◆ **INSTRUCTIONS FOR THE TASK**:
Would you please set down the entries below exactly as shown?

◆ **DATASET EXCERPTS**:
++++++++++++++++++++
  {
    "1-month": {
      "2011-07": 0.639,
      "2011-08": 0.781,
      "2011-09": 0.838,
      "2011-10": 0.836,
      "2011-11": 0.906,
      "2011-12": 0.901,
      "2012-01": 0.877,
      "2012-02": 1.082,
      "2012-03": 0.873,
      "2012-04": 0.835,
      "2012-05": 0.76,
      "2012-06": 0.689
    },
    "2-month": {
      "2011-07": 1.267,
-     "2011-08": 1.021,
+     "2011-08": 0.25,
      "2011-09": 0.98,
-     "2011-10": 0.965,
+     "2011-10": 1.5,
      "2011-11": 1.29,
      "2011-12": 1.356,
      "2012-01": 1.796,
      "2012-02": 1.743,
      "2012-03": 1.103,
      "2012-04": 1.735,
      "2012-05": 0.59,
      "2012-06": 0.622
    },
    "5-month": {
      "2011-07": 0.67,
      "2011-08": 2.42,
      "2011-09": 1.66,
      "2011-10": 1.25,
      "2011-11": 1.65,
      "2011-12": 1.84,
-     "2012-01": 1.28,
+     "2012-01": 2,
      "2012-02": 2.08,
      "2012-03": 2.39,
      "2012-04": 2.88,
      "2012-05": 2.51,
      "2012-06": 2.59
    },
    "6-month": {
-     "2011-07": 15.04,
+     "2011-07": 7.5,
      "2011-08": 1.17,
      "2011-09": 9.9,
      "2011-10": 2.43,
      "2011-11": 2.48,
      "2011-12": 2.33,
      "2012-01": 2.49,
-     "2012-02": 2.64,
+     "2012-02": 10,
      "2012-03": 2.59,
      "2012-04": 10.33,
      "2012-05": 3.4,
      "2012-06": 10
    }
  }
++++++++++++++++++++
◆ **WRITTEN SOLUTION**:
  {
    "1-month": {
      "2011-07": 0.639,
      "2011-08": 0.781,
      "2011-09": 0.838,
      "2011-10": 0.836,
      "2011-11": 0.906,
      "2011-12": 0.901,
      "2012-01": 0.877,
      "2012-02": 1.082,
      "2012-03": 0.873,
      "2012-04": 0.835,
      "2012-05": 0.76,
      "2012-06": 0.689
    },
    "2-month": {
      "2011-07": 1.267,
-     "2011-08": 1.021,
+     "2011-08": 0.25,
      "2011-09": 0.98,
-     "2011-10": 0.965,
+     "2011-10": 1.5,
      "2011-11": 1.29,
      "2011-12": 1.356,
      "2012-01": 1.796,
      "2012-02": 1.743,
      "2012-03": 1.103,
      "2012-04": 1.735,
      "2012-05": 0.59,
      "2012-06": 0.622
    },
    "5-month": {
      "2011-07": 0.67,
      "2011-08": 2.42,
      "2011-09": 1.66,
      "2011-10": 1.25,
      "2011-11": 1.65,
      "2011-12": 1.84,
-     "2012-01": 1.28,
+     "2012-01": 2,
      "2012-02": 2.08,
      "2012-03": 2.39,
      "2012-04": 2.88,
      "2012-05": 2.51,
      "2012-06": 2.59
    },
    "6-month": {
-     "2011-07": 15.04,
+     "2011-07": 7.5,
      "2011-08": 1.17,
      "2011-09": 9.9,
      "2011-10": 2.43,
      "2011-11": 2.48,
      "2011-12": 2.33,
      "2012-01": 2.49,
-     "2012-02": 2.64,
+     "2012-02": 10,
      "2012-03": 2.59,
      "2012-04": 10.33,
      "2012-05": 3.4,
      "2012-06": 10
    }
  }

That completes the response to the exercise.